Freedom House releases report on Georgia
By Tea Mariamidze
Friday, May 12
A United States-based non-governmental organization, Freedom House, has released its report on Georgia after publishing its annual report on April 4, which said that the democracy score of Georgia remained unchanged.
The report, Nations in Transit 2017 - The False Promise of Populism, analyzes the development of democracy in 29 countries and Central Europe and Eurasia.
In the ratings, Georgia has a total of 4.61 points out of 7, with 1 representing the highest level of democratic progress and 7 the lowest.
Michael Hikari Cecire, a Fellow at New America, a Fellow at the Foreign Policy Research Institute and the cofounder of the Tbilisi-based Georgian Institute of Politics, is the author of the report about Georgia.
The detailed report reads that throughout 2016, Georgia’s democratic development continued its recent positive trajectory, although progress stalled and even regressed along certain lines.
“The parliamentary elections in October 2016 demonstrated improved administration and regulation of the electoral process, and hard-won gains countering both petty and elite-level corruption appear increasingly institutionalized.
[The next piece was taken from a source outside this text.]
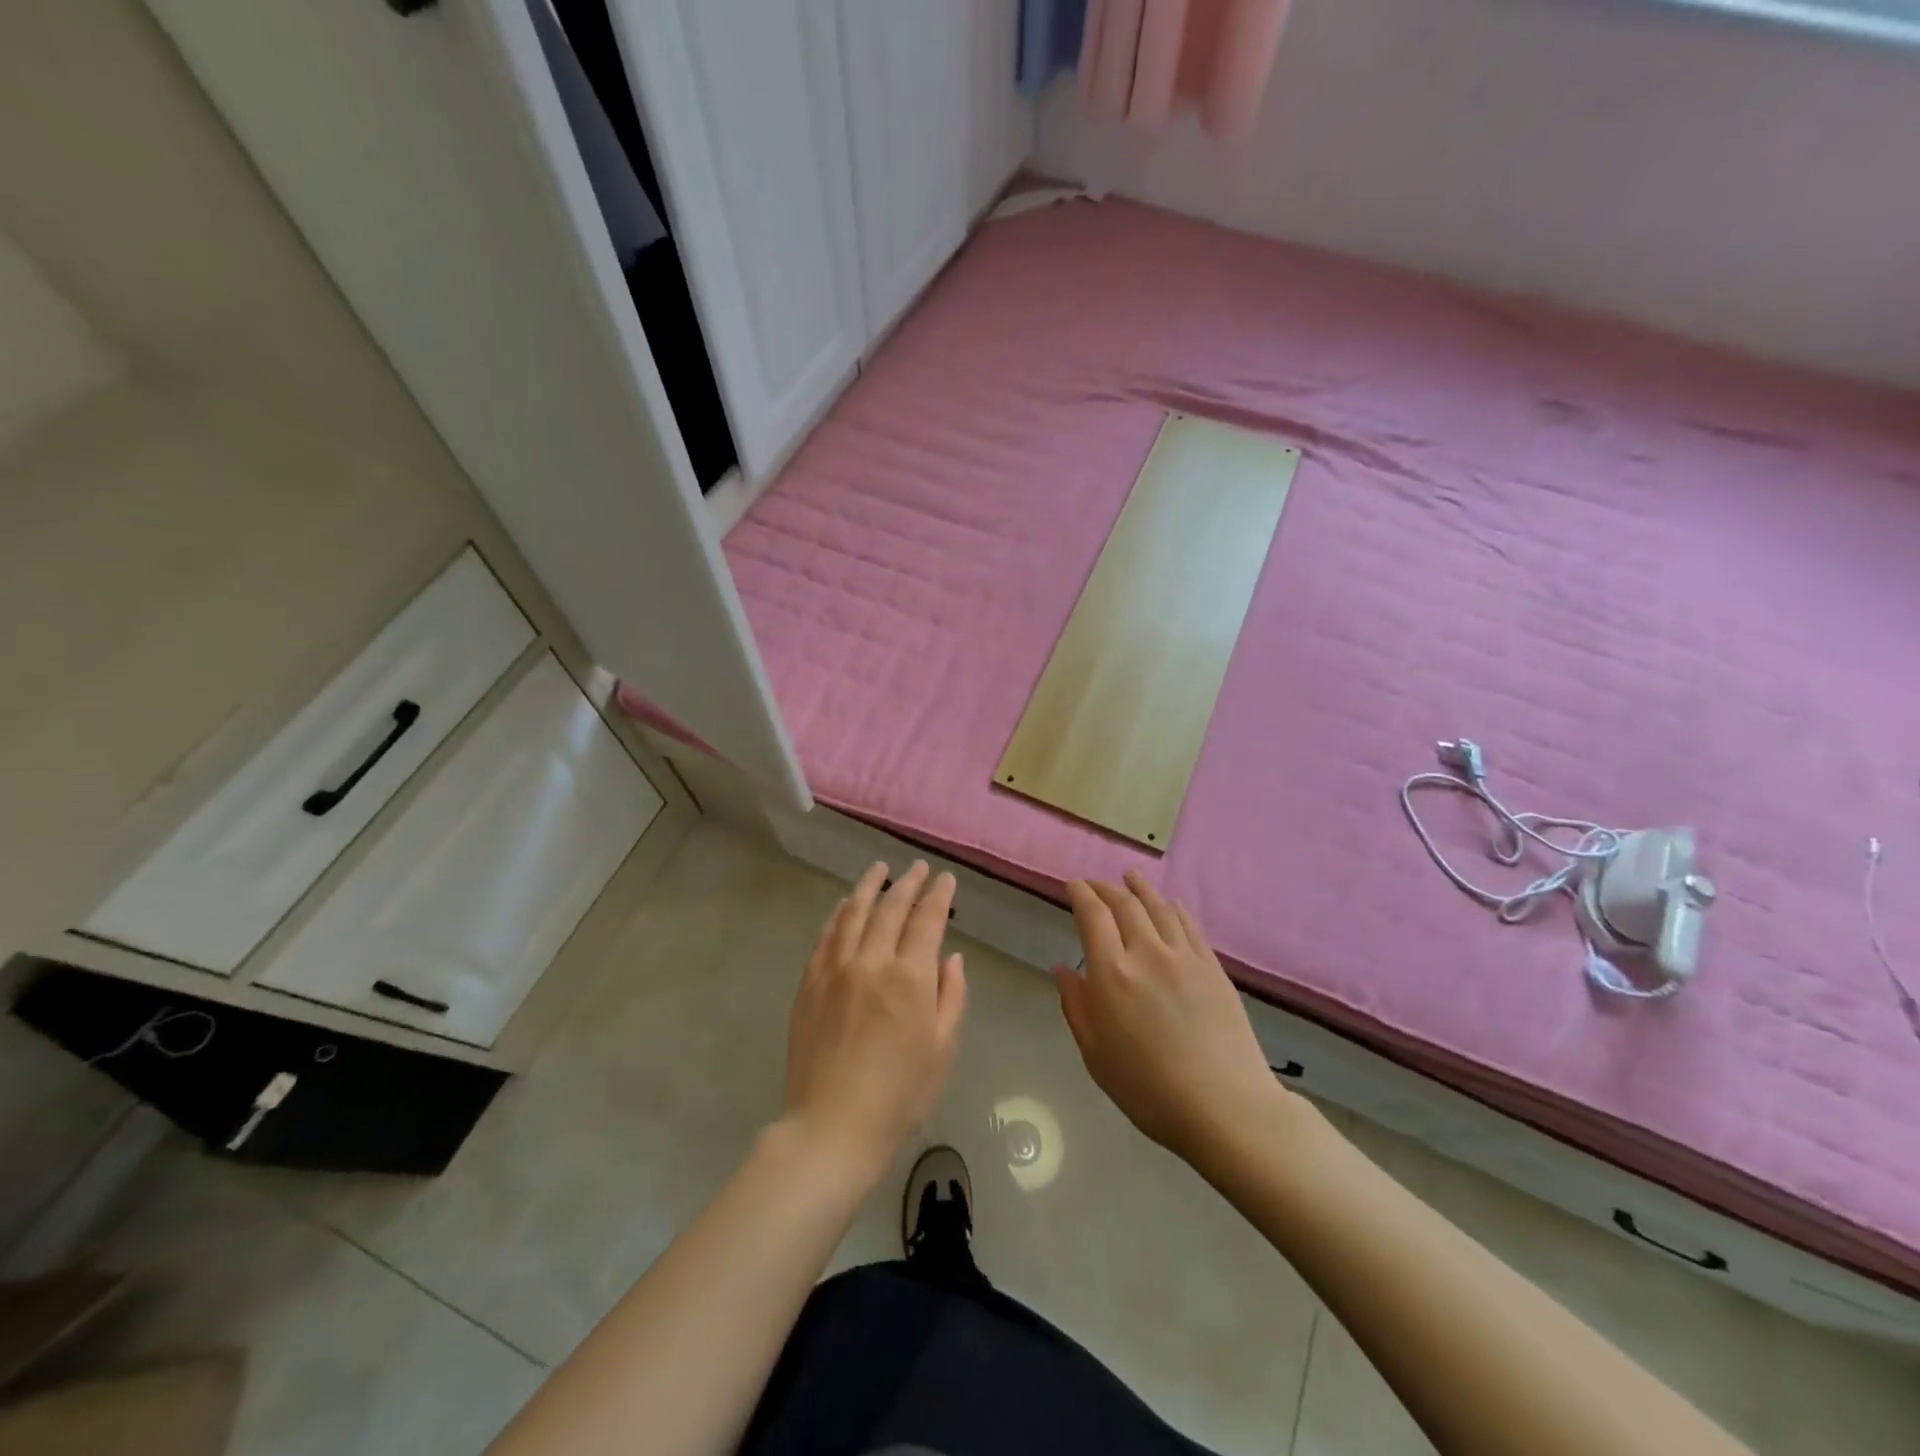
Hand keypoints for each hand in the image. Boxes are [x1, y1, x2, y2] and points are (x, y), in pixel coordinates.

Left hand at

Yet while monitors described the elections as mostly free and fair, instances of pre-election and election day violence cast a pall over the process,” the report reads.
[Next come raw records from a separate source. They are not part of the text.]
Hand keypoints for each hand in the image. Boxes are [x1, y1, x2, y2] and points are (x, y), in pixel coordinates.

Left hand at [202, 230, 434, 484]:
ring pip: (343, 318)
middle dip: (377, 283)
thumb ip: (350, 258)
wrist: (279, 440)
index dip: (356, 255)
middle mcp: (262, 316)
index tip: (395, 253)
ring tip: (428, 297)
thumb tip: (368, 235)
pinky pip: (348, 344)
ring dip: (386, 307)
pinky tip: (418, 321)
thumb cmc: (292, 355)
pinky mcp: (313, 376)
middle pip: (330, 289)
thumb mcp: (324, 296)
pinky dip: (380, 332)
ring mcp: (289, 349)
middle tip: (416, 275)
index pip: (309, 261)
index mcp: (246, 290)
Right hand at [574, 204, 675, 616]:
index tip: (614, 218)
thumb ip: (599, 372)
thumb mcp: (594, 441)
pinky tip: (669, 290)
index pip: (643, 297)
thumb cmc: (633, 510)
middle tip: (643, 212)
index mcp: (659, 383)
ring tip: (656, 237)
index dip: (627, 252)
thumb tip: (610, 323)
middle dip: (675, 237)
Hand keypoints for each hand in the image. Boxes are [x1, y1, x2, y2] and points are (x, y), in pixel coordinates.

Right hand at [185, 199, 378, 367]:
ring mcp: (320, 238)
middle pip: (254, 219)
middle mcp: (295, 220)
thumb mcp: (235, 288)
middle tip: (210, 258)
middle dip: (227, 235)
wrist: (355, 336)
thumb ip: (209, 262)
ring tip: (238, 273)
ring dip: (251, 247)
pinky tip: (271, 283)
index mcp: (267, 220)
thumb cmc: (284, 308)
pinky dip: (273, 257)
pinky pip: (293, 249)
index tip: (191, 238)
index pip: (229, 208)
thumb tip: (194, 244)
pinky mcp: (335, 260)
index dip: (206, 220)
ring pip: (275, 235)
The planned changes in the rule of Presidential elections were also covered in the report.
“Proposed constitutional amendments have raised the possibility of ruling GD using the party’s supermajority to change the presidential selection process to an indirect system using a college of electors from the current direct elections,” Freedom House said.
The report also stresses that Russia has increased its influence over Georgia’s breakaway regions with the ratification of a de facto Abkhazian-Russian military agreement that establishes a joint military force and places Abkhazian troops under direct Russian control in wartime. Also, Russia already has a more comprehensive agreement in place with the separatist South Ossetian authorities, which effectively ceded its minor military capabilities to Russian control in a 2015 integration “treaty”.
The report also says that the Georgian media is generally “vibrant, pluralistic, and free,” and international organizations describe media freedom in Georgia as mostly strong, and the media sector benefits from a reasonably robust legal framework and significant pluralism.
“But the ongoing legal dispute over Rustavi 2, the most viewed television station in Georgia, and a brewing ownership dispute at the third-most-watched channel Maestro TV, are holding back further progress,” the report reads.
Moreover, the author of the report said that the functioning of the judiciary has improved since the transfer of power following the 2012 parliamentary elections, but there remain widespread concerns over judicial independence and the operation of the judiciary.
“High-profile court cases continue to raise serious questions about the independence and politicization of the judiciary,” the report reads.
As for the positive trends, the author noted that Georgia has become known as a leader in the non-Baltic former Soviet Union in combating corruption.
However, the report underlines that nepotism remains an area of potential concern.